Ainda a rotina, e a confusão entre rotina e conservadorismo. Releio o texto de ontem. Apercebo-me que cavei o meu próprio cadafalso. Fujo do entediante bafio dos conservadores crónicos, dos que se recusam a ver a mudança como roteiro necessário para virar a página do que anda mal e nos rodeia. Porém, caí numa confusão: englobar na mesma categoria conservadores e pessoas dadas a uma sequência de hábitos que se repetem dia após dia. O que se chama rotina – e que tantas vezes se presta a um julgamento negativo.
Ao reler o texto de ontem, pus-me a olhar para dentro de mim. Afinal sou alguém possuído pelo terrível estigma da rotina. Se saio da rotina que preenche o quotidiano, é como se retirassem parte de mim, a estranheza de seguir um percurso não habitual, com a desconfiança dos passos que se dão por veredas dantes não calcorreadas.

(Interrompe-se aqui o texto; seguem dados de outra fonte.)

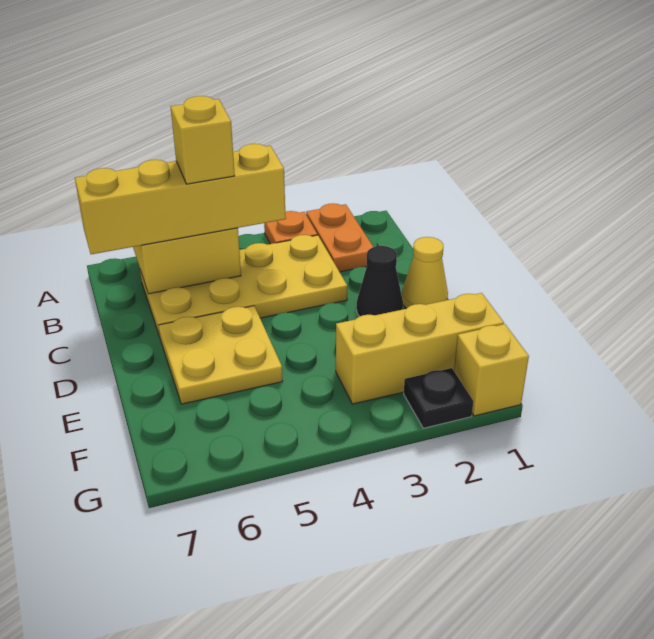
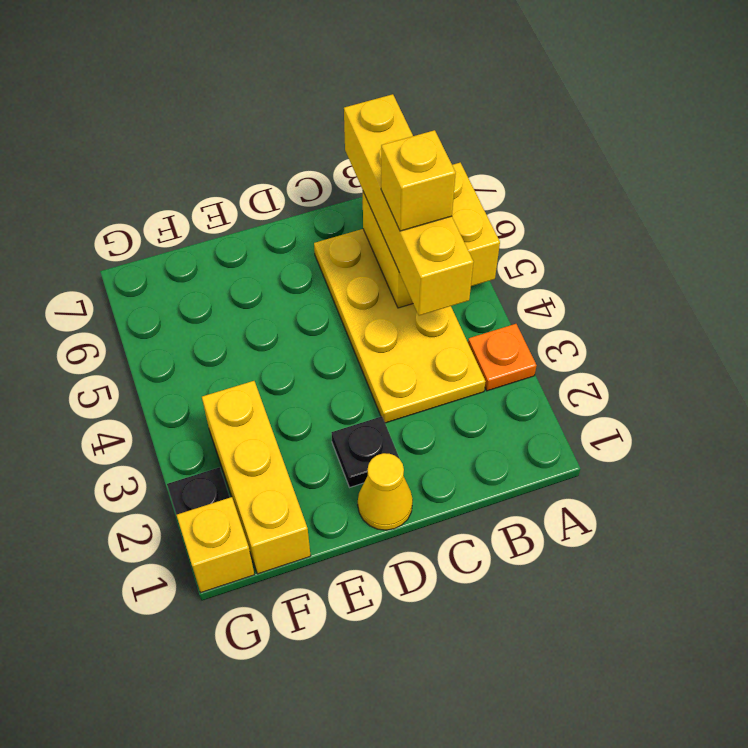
orange 1x2 plate [306,203,373,272] -> none
black 1x1 cone [357,246,403,316] -> black 1x1 plate [331,416,400,487]
yellow 2x2 plate [158,306,283,404] -> none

Dou como exemplo o ritual do jogging matinal. Acordar sempre à mesma hora – dez minutos mais tarde e descompensam-se hábitos adquiridos. Pequeno-almoço, casa-de-banho aproveitando para ler os e-mails que caíram durante a noite (virtudes do wireless), saída de casa na companhia da cadela. Curto trajecto até ao Parque da Cidade. Os mesmos exercícios de aquecimento antes de dar corda às pernas para os quase sete quilómetros de corrida compassada, seguindo sempre o mesmo percurso. Ao fim de vinte e cinco minutos de ofegante esforço, recompõe-se o corpo com alongamentos. Antes disso, uma vista de olhos ao relógio, confirmando o tempo que gastei – o desafio do próprio corpo, uma competição comigo mesmo, tentando ir mais longe. Quase a finalizar, cem abdominais para tentar abater o pneumático que teima em adornar a barriga. E um sprint até ao carro, no esforço final. De regresso a casa, uma paragem no café de sempre para tomar o café matinal, que ajuda a retemperar as forças, lenitivo para o dia que se espraia pela frente.
Não há dúvida, de rotina se trata. Quase compulsiva. Terei razões para me preocupar com a rotineira prática com que começo o dia? Ao reler o texto de ontem, a resposta é um certeiro sim. Diferente é a conclusão ao medir o pulso ao que sinto se me faltam os passos repetidos em cada manhã dos dias de semana. Se acaso uma noite mal dormida me faz acordar para além da hora gizada; ou se a rara preguiça vence a cadência do exercício e falho a ida ao parque, é como se o dia começasse imperfeito, turvo. Tardo em recompor-me da ausência dos primeiros passos da rotina instalada. O dia começa mal, e tarde se encaminha para uma jornada normal.
Dou comigo e reflectir na dependência dos hábitos mentalmente agendados. A esta dependência a que se convencionou chamar rotina. Como dizia antes, parece que leso o bem-estar se as circunstâncias obrigam a escapar aos passos rotineiros. Mais do que me afastar dessa rotina. Contudo a rotina, quando continuada por tempo sem fim, pode trazer o cansaço dos gestos que se passam a repetir maquinalmente. O fiel da balança, a sensação de cansaço, o mau estar dos hábitos instalados. Aí a rotina passa a maleita. Carece de prescrição para a mudança.
Fazer coincidir rotina com conservadorismo é um exercício redutor. Se bem me conheço – e há sempre lugar à surpresa… – conservador é coisa que não sou. Dado a rotinas, confesso que sim. Não pela indolência da rotina, pela pasmaceira que espelha um certo adormecimento intelectual. Antes, rotina como esteio da organização interior, uma tentativa de alinhar uma agenda pessoal de tarefas que são, assim o penso, exigências para o bem-estar pessoal.
Se calhar vivo na ilusão de que esses gestos que se repetem dia após dia são a sequência necessária que alimenta o bem-estar. Se calhar há coisas desconhecidas que trazem outras compensações nunca tocadas. O desconhecido, ponte por atravessar – que a rotina desvia para outros caminhos. E mesmo esta dúvida metódica de mim mesmo, não será expoente da rotina que me domina?